Microsoft affirme qu’il sera la "troisième plus grande société de jeux en termes de chiffre d'affaires, derrière Tencent et Sony" une fois l'accord conclu - The Verge, le 18 janvier 2022
Avant la fin officielle de l’opération, “Activision Blizzard et Microsoft Gaming continueront d’opérer de façon indépendante” précise Phil Spencer, à la tête de Xbox, sur le blog de la marque. Par ailleurs, l'homme a confirmé, dans un message relayé par VGC, que l’actuel PDG de la firme rachetée à prix d’or, Bobby Kotick, restera pour l’heure à son poste. “Dès que l’accord sera finalisé, Activision me rendra compte” précise Phil Spencer. Pas sûr que Bobby Kotick soit toujours du voyage en juin 2023 donc, au cœur des scandales de harcèlement sexuel de son entreprise, d’ailleurs décriés par Spencer.
Un Game Pass surboosté
Ce qui est sûr en revanche, ce sont les retombées que l'accord pourrait avoir sur Microsoft, pour ce qui est de sa force de frappe en termes de développement tout d’abord. Après le rachat de Bethesda, Xbox et ses 23 studios sont sur le point d’accueillir une douzaine d’équipes supplémentaires, dont celles qui livrent un volet de Call of Duty chaque année, mais également d’autres, plus grand public, comme Toys For Bob et Vicarious Visions par exemple, deux studios qui ont récemment ressuscité le célèbre Crash Bandicoot. Plus que de la main d'œuvre, c’est surtout un impressionnant catalogue de propriétés intellectuelles que s’offre Xbox : Tony Hawk, Warcraft, Candy Crush, Diablo, Overwatch, Spyro, Hearthstone, Guitar Hero, StarCraft.

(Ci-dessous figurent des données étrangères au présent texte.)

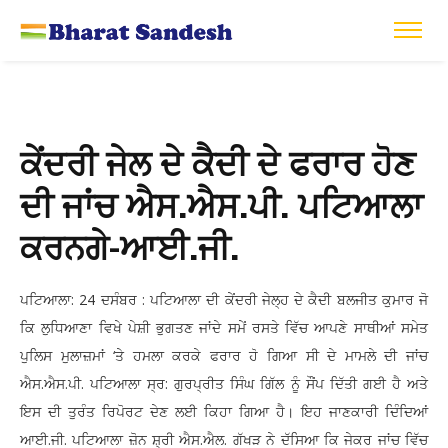
ਕੇਂਦਰੀ ਜੇਲ ਦੇ ਕੈਦੀ ਦੇ ਫਰਾਰ ਹੋਣ
ਦੀ ਜਾਂਚ ਐਸ.ਐਸ.ਪੀ. ਪਟਿਆਲਾ
ਕਰਨਗੇ-ਆਈ.ਜੀ.
ਪਟਿਆਲਾ: 24 ਦਸੰਬਰ : ਪਟਿਆਲਾ ਦੀ ਕੇਂਦਰੀ ਜੇਲ੍ਹ ਦੇ ਕੈਦੀ ਬਲਜੀਤ ਕੁਮਾਰ ਜੋ
ਕਿ ਲੁਧਿਆਣਾ ਵਿਖੇ ਪੇਸ਼ੀ ਭੁਗਤਣ ਜਾਂਦੇ ਸਮੇਂ ਰਸਤੇ ਵਿੱਚ ਆਪਣੇ ਸਾਥੀਆਂ ਸਮੇਤ
ਪੁਲਿਸ ਮੁਲਾਜ਼ਮਾਂ ‘ਤੇ ਹਮਲਾ ਕਰਕੇ ਫਰਾਰ ਹੋ ਗਿਆ ਸੀ ਦੇ ਮਾਮਲੇ ਦੀ ਜਾਂਚ
ਐਸ.ਐਸ.ਪੀ. ਪਟਿਆਲਾ ਸ੍ਰ: ਗੁਰਪ੍ਰੀਤ ਸਿੰਘ ਗਿੱਲ ਨੂੰ ਸੌਂਪ ਦਿੱਤੀ ਗਈ ਹੈ ਅਤੇ
ਇਸ ਦੀ ਤੁਰੰਤ ਰਿਪੋਰਟ ਦੇਣ ਲਈ ਕਿਹਾ ਗਿਆ ਹੈ। ਇਹ ਜਾਣਕਾਰੀ ਦਿੰਦਿਆਂ
ਆਈ.ਜੀ. ਪਟਿਆਲਾ ਜ਼ੋਨ ਸ਼੍ਰੀ ਐਸ.ਐਲ. ਗੱਖੜ ਨੇ ਦੱਸਿਆ ਕਿ ਜੇਕਰ ਜਾਂਚ ਵਿੱਚ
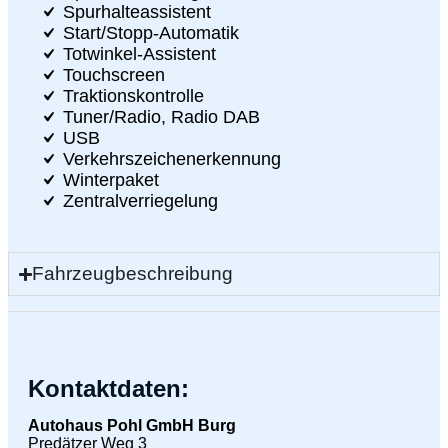
Spurhalteassistent
Start/Stopp-Automatik
Totwinkel-Assistent
Touchscreen
Traktionskontrolle
Tuner/Radio, Radio DAB
USB
Verkehrszeichenerkennung
Winterpaket
Zentralverriegelung
Fahrzeugbeschreibung
Kontaktdaten:
Autohaus Pohl GmbH Burg
Predätzer Weg 3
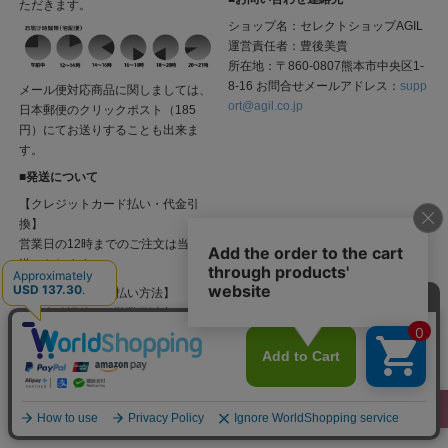
ただきます。
ショップ名：セレクトショップAGIL
運営責任者：豊後美貴
所在地：〒860-0807熊本市中央区1-
8-16 お問合せメールアドレス：
supp
メール便対応商品に関しましては、
ort@agil.co.jp
日本郵便のクリックポスト（185
円）にてお送りすることも出来ま
す。
■発送について
【クレジットカード払い・代金引
換】
営業日の12時までのご注文は当日発
送いたします。
【上記以外のお支払い方法】
ご入金確認後、3 営業日以内に発送
いたします。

Des grands noms parfaits pour le Xbox Game Pass, qui vient de franchir 25 millions d’abonnés, annonce Microsoft dans son communiqué. Phil Spencer affirme vouloir proposer “autant de jeux Activision Blizzard que possible” dans l’offre, que ce soit des “nouveaux titres” ou des jeux déjà connus. Call of Duty, Overwatch 2, en exclusivité sur les réseaux Xbox ? Oui et non : "Microsoft a pour but de continuer à faire (sortir - ndlr) certains jeux d’Activision sur les consoles PlayStation, mais va aussi garder quelques contenus exclusifs pour Xbox" détaille une source proche du dossier à Bloomberg. “Réseaux”, car il ne faudrait pas oublier xCloud, solution streaming de Microsoft. La société va profiter de ce rachat pour “accélérer ses plans” en la matière, explique Spencer. Déjà presque imbattable, le Xbox Game Pass s’apprête à devenir plus fort, voire intouchable.